→ **What is needed**
Look through the records, and wherever the string "association" turns up, copy out that line.

[Saved entries]
=======

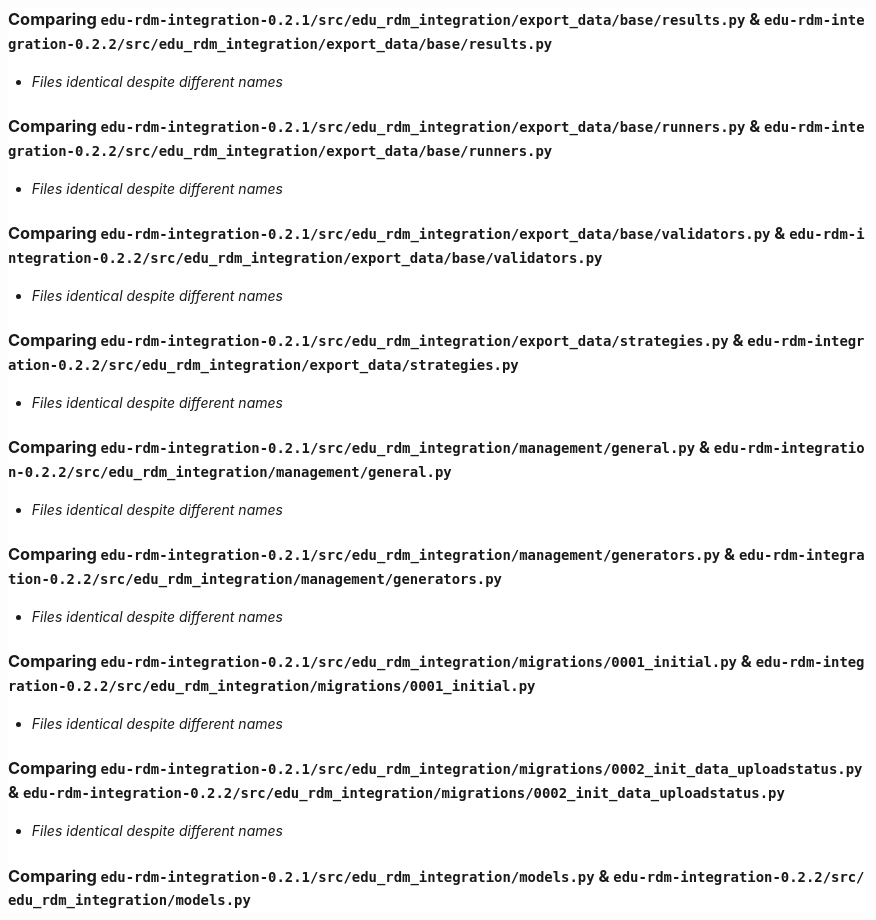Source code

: ### Comparing `edu-rdm-integration-0.2.1/src/edu_rdm_integration/export_data/base/results.py` & `edu-rdm-integration-0.2.2/src/edu_rdm_integration/export_data/base/results.py`

 * *Files identical despite different names*

### Comparing `edu-rdm-integration-0.2.1/src/edu_rdm_integration/export_data/base/runners.py` & `edu-rdm-integration-0.2.2/src/edu_rdm_integration/export_data/base/runners.py`

 * *Files identical despite different names*

### Comparing `edu-rdm-integration-0.2.1/src/edu_rdm_integration/export_data/base/validators.py` & `edu-rdm-integration-0.2.2/src/edu_rdm_integration/export_data/base/validators.py`

 * *Files identical despite different names*

### Comparing `edu-rdm-integration-0.2.1/src/edu_rdm_integration/export_data/strategies.py` & `edu-rdm-integration-0.2.2/src/edu_rdm_integration/export_data/strategies.py`

 * *Files identical despite different names*

### Comparing `edu-rdm-integration-0.2.1/src/edu_rdm_integration/management/general.py` & `edu-rdm-integration-0.2.2/src/edu_rdm_integration/management/general.py`

 * *Files identical despite different names*

### Comparing `edu-rdm-integration-0.2.1/src/edu_rdm_integration/management/generators.py` & `edu-rdm-integration-0.2.2/src/edu_rdm_integration/management/generators.py`

 * *Files identical despite different names*

### Comparing `edu-rdm-integration-0.2.1/src/edu_rdm_integration/migrations/0001_initial.py` & `edu-rdm-integration-0.2.2/src/edu_rdm_integration/migrations/0001_initial.py`

 * *Files identical despite different names*

### Comparing `edu-rdm-integration-0.2.1/src/edu_rdm_integration/migrations/0002_init_data_uploadstatus.py` & `edu-rdm-integration-0.2.2/src/edu_rdm_integration/migrations/0002_init_data_uploadstatus.py`

 * *Files identical despite different names*

### Comparing `edu-rdm-integration-0.2.1/src/edu_rdm_integration/models.py` & `edu-rdm-integration-0.2.2/src/edu_rdm_integration/models.py`
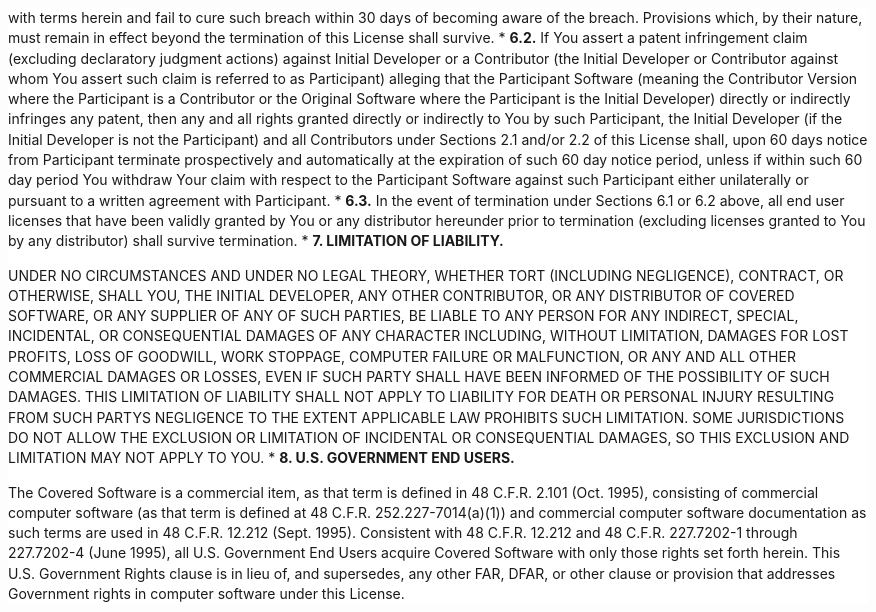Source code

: with terms herein and fail to cure such breach within 30
days of becoming aware of the breach. Provisions which, by
their nature, must remain in effect beyond the termination
of this License shall survive.
  * 
**6.2\.**
If You assert a patent infringement claim (excluding declaratory
judgment actions) against Initial Developer or a Contributor (the
Initial Developer or Contributor against whom You assert such claim is
referred to as Participant) alleging that the Participant Software
(meaning the Contributor Version where the Participant is a Contributor
or the Original Software where the Participant is the Initial
Developer) directly or indirectly infringes any patent, then any and
all rights granted directly or indirectly to You by such Participant,
the Initial Developer (if the Initial Developer is not the Participant)
and all Contributors under Sections 2.1 and/or 2.2 of this License
shall, upon 60 days notice from Participant terminate prospectively and
automatically at the expiration of such 60 day notice period, unless if
within such 60 day period You withdraw Your claim with respect to the
Participant Software against such Participant either unilaterally or
pursuant to a written agreement with Participant.
  * 
**6.3\.** In the event of termination under
Sections 6.1 or 6.2 above, all end user licenses
that have been
validly granted by You or any distributor hereunder prior to
termination (excluding licenses granted to You by any
distributor) shall survive termination.
* 
**7\. LIMITATION OF LIABILITY.**

UNDER NO CIRCUMSTANCES AND UNDER NO LEGAL THEORY, WHETHER
TORT (INCLUDING NEGLIGENCE), CONTRACT, OR OTHERWISE, SHALL
YOU, THE INITIAL DEVELOPER, ANY OTHER CONTRIBUTOR, OR ANY
DISTRIBUTOR OF COVERED SOFTWARE, OR ANY SUPPLIER OF ANY OF
SUCH PARTIES, BE LIABLE TO ANY PERSON FOR ANY INDIRECT,
SPECIAL, INCIDENTAL, OR CONSEQUENTIAL DAMAGES OF ANY CHARACTER
INCLUDING, WITHOUT LIMITATION, DAMAGES FOR LOST PROFITS, LOSS OF GOODWILL,
WORK STOPPAGE, COMPUTER FAILURE OR MALFUNCTION, OR ANY AND ALL
OTHER COMMERCIAL DAMAGES OR LOSSES, EVEN IF SUCH PARTY SHALL
HAVE BEEN INFORMED OF THE POSSIBILITY OF SUCH DAMAGES. THIS
LIMITATION OF LIABILITY SHALL NOT APPLY TO LIABILITY FOR DEATH
OR PERSONAL INJURY RESULTING FROM SUCH PARTYS
NEGLIGENCE TO THE EXTENT APPLICABLE LAW PROHIBITS SUCH
LIMITATION. SOME JURISDICTIONS DO NOT ALLOW THE EXCLUSION OR
LIMITATION OF INCIDENTAL OR CONSEQUENTIAL DAMAGES, SO THIS
EXCLUSION AND LIMITATION MAY NOT APPLY TO YOU.
* 
**8\. U.S. GOVERNMENT END USERS.**

The Covered Software is a commercial item, as
that term is defined in 48 C.F.R. 2.101 (Oct. 1995),
consisting of commercial computer software (as
that term is defined at 48
C.F.R.  252.227-7014(a)(1)) and commercial
computer software documentation as such terms are used
in 48 C.F.R. 12.212 (Sept. 1995). Consistent with
48 C.F.R. 12.212 and 48 C.F.R. 227.7202-1 through 227.7202-4
(June 1995), all U.S. Government End Users acquire Covered
Software with only those rights set forth herein. This
U.S. Government Rights clause is in lieu of, and supersedes,
any other FAR, DFAR, or other clause or provision that
addresses Government rights in computer software under this
License.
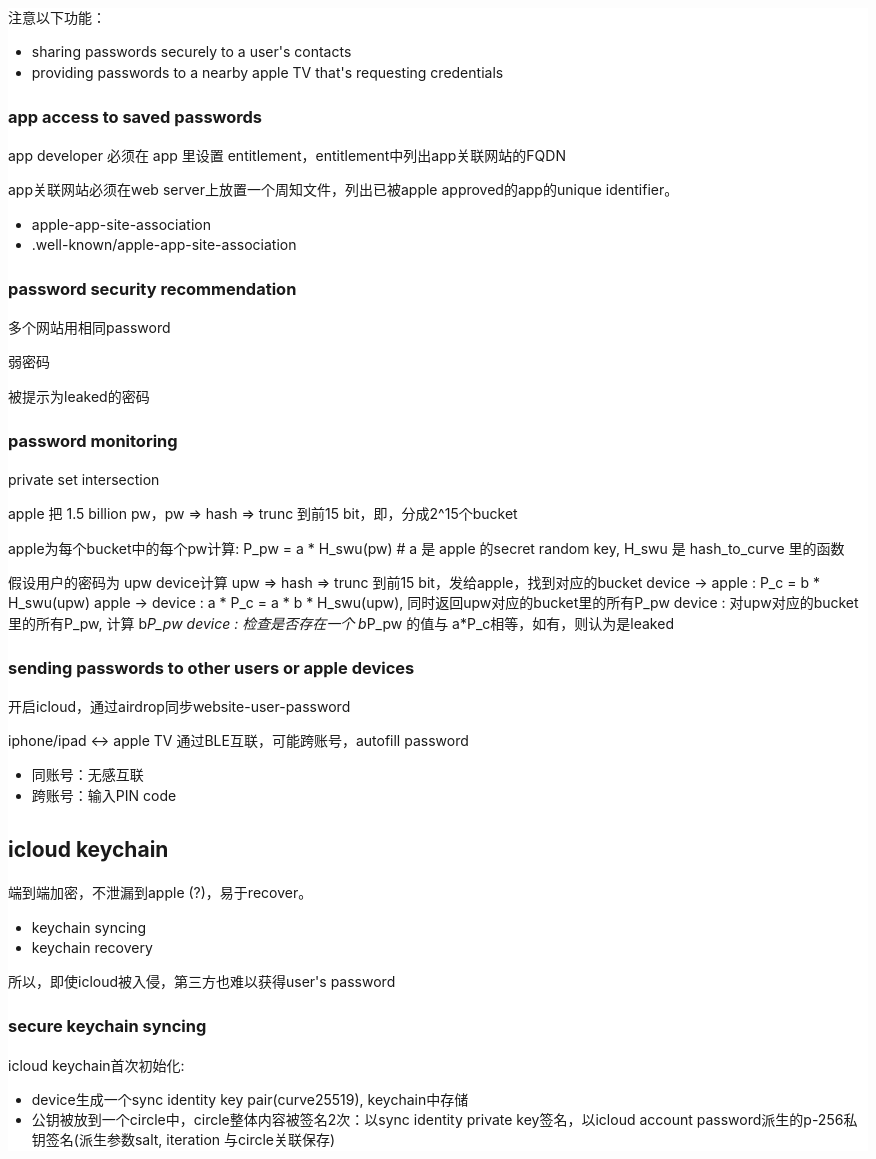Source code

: 注意以下功能：
- sharing passwords securely to a user's contacts
- providing passwords to a nearby apple TV that's requesting credentials

### app access to saved passwords

app developer 必须在 app 里设置 entitlement，entitlement中列出app关联网站的FQDN

app关联网站必须在web server上放置一个周知文件，列出已被apple approved的app的unique identifier。
- apple-app-site-association
- .well-known/apple-app-site-association

### password security recommendation

多个网站用相同password

弱密码

被提示为leaked的密码

### password monitoring

private set intersection

apple 把 1.5 billion pw，pw => hash => trunc 到前15 bit，即，分成2^15个bucket

apple为每个bucket中的每个pw计算:
    P_pw = a * H_swu(pw)  # a 是 apple 的secret random key, H_swu 是 hash_to_curve 里的函数

假设用户的密码为 upw
    device计算 upw => hash => trunc 到前15 bit，发给apple，找到对应的bucket
    device -> apple :  P_c = b * H_swu(upw)
    apple -> device : a * P_c = a * b * H_swu(upw), 同时返回upw对应的bucket里的所有P_pw
    device : 对upw对应的bucket里的所有P_pw, 计算 b*P_pw
    device : 检查是否存在一个 b*P_pw 的值与 a*P_c相等，如有，则认为是leaked

### sending passwords to other users or apple devices

开启icloud，通过airdrop同步website-user-password

iphone/ipad <-> apple TV 通过BLE互联，可能跨账号，autofill password
- 同账号：无感互联
- 跨账号：输入PIN code

## icloud keychain

端到端加密，不泄漏到apple (?)，易于recover。
- keychain syncing
- keychain recovery

所以，即使icloud被入侵，第三方也难以获得user's password

### secure keychain syncing

icloud keychain首次初始化:
- device生成一个sync identity key pair(curve25519), keychain中存储
- 公钥被放到一个circle中，circle整体内容被签名2次：以sync identity private key签名，以icloud account password派生的p-256私钥签名(派生参数salt, iteration 与circle关联保存)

=======

→ **Written solution**
- apple-app-site-association
- .well-known/apple-app-site-association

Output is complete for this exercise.